§ What the exercise asks
The answer should contain all of the data, retyped without any alteration.

§ Source data
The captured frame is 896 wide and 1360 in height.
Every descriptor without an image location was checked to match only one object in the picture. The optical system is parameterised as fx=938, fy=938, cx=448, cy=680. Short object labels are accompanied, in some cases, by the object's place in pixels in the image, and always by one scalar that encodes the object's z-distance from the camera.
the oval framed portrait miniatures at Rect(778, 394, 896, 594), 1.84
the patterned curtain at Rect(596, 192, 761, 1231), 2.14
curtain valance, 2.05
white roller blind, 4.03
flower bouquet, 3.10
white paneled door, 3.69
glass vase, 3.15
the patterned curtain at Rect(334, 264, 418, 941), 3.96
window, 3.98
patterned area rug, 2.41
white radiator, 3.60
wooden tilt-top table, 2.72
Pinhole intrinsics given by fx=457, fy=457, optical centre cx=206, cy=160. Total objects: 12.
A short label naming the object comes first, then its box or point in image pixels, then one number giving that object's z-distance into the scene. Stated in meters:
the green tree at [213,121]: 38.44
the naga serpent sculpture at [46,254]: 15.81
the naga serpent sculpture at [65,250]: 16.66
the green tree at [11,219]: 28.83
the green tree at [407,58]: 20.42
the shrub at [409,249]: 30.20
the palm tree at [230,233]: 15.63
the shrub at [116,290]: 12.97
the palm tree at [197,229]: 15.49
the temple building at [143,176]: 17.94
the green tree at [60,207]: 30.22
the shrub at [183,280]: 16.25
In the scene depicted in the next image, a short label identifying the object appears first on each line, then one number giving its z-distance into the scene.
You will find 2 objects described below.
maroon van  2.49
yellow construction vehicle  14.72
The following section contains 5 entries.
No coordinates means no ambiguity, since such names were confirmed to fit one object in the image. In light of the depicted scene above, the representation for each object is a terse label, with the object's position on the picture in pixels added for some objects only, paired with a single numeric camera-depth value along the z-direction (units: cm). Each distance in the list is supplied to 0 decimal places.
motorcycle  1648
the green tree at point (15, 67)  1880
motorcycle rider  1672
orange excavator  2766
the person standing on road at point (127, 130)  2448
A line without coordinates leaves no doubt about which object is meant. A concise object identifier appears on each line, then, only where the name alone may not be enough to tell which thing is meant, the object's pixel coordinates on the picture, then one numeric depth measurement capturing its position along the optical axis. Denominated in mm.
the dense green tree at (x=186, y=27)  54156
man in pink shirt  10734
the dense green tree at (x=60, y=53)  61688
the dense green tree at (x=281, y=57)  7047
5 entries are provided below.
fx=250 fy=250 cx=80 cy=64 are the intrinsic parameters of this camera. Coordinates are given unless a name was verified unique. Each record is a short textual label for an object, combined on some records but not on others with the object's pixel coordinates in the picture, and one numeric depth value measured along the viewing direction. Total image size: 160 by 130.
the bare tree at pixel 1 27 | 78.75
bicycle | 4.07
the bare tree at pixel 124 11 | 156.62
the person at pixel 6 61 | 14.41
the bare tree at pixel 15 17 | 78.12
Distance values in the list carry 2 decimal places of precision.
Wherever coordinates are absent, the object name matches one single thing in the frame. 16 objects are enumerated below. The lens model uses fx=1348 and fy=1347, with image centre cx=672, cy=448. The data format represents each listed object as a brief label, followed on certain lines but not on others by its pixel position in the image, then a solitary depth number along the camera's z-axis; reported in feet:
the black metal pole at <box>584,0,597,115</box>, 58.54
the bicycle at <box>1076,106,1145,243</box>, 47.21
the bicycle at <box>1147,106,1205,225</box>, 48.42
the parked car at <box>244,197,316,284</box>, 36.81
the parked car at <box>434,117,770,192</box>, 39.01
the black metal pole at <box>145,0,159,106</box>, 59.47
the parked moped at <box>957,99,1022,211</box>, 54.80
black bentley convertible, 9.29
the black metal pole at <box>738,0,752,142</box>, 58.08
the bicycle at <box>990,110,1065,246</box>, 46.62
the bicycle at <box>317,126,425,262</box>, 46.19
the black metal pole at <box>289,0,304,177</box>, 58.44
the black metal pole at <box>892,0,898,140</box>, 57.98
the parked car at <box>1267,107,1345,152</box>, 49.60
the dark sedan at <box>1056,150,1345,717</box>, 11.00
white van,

§ Response to the task
The captured frame is 896 wide and 1360 in height.
Every descriptor without an image location was checked to match only one object in the picture. The optical system is parameterised as fx=938, fy=938, cx=448, cy=680. Short object labels are accompanied, in some cases, by the object's place in pixels in the image, and always by one scalar that encodes the object's z-distance from the camera.
the oval framed portrait miniatures at Rect(778, 394, 896, 594), 1.84
the patterned curtain at Rect(596, 192, 761, 1231), 2.14
curtain valance, 2.05
white roller blind, 4.03
flower bouquet, 3.10
white paneled door, 3.69
glass vase, 3.15
the patterned curtain at Rect(334, 264, 418, 941), 3.96
window, 3.98
patterned area rug, 2.41
white radiator, 3.60
wooden tilt-top table, 2.72
Pinhole intrinsics given by fx=457, fy=457, optical centre cx=206, cy=160. Total objects: 12.
A short label naming the object comes first, then its box or point in image pixels, then one number giving that object's z-distance into the scene. Stated in meters:
the green tree at [213,121]: 38.44
the naga serpent sculpture at [46,254]: 15.81
the naga serpent sculpture at [65,250]: 16.66
the green tree at [11,219]: 28.83
the green tree at [407,58]: 20.42
the shrub at [409,249]: 30.20
the palm tree at [230,233]: 15.63
the shrub at [116,290]: 12.97
the palm tree at [197,229]: 15.49
the temple building at [143,176]: 17.94
the green tree at [60,207]: 30.22
the shrub at [183,280]: 16.25
In the scene depicted in the next image, a short label identifying the object appears first on each line, then one number giving its z-distance into the scene.
You will find 2 objects described below.
maroon van  2.49
yellow construction vehicle  14.72
The following section contains 5 entries.
No coordinates means no ambiguity, since such names were confirmed to fit one object in the image. In light of the depicted scene above, the representation for each object is a terse label, with the object's position on the picture in pixels added for some objects only, paired with a single numeric camera-depth value along the z-direction (units: cm). Each distance in the list is supplied to 0 decimal places.
motorcycle  1648
the green tree at point (15, 67)  1880
motorcycle rider  1672
orange excavator  2766
the person standing on road at point (127, 130)  2448
A line without coordinates leaves no doubt about which object is meant. A concise object identifier appears on each line, then, only where the name alone may not be enough to tell which thing is meant, the object's pixel coordinates on the picture, then one numeric depth measurement capturing its position along the optical axis. Denominated in mm.
the dense green tree at (x=186, y=27)  54156
man in pink shirt  10734
the dense green tree at (x=60, y=53)  61688
the dense green tree at (x=281, y=57)  7047
5 entries are provided below.
fx=250 fy=250 cx=80 cy=64 are the intrinsic parameters of this camera. Coordinates are given unless a name was verified unique. Each record is a short textual label for an object, combined on some records but not on others with the object's pixel coordinates in the picture, and one numeric depth value measured along the viewing direction. Total image size: 160 by 130.
the bare tree at pixel 1 27 | 78.75
bicycle | 4.07
the bare tree at pixel 124 11 | 156.62
the person at pixel 6 61 | 14.41
the bare tree at pixel 15 17 | 78.12
Distance values in the list carry 2 decimal places of precision.
Wherever coordinates are absent, the object name matches one single thing in the frame. 16 objects are enumerated below. The lens model uses fx=1348 and fy=1347, with image centre cx=672, cy=448. The data format represents each listed object as a brief label, followed on certain lines but not on others by its pixel position in the image, then a solitary depth number along the camera's z-axis; reported in feet:
the black metal pole at <box>584,0,597,115</box>, 58.54
the bicycle at <box>1076,106,1145,243</box>, 47.21
the bicycle at <box>1147,106,1205,225</box>, 48.42
the parked car at <box>244,197,316,284</box>, 36.81
the parked car at <box>434,117,770,192</box>, 39.01
the black metal pole at <box>145,0,159,106</box>, 59.47
the parked moped at <box>957,99,1022,211</box>, 54.80
black bentley convertible, 9.29
the black metal pole at <box>738,0,752,142</box>, 58.08
the bicycle at <box>990,110,1065,246</box>, 46.62
the bicycle at <box>317,126,425,262</box>, 46.19
the black metal pole at <box>289,0,304,177</box>, 58.44
the black metal pole at <box>892,0,898,140</box>, 57.98
the parked car at <box>1267,107,1345,152</box>, 49.60
the dark sedan at <box>1056,150,1345,717</box>, 11.00
white van,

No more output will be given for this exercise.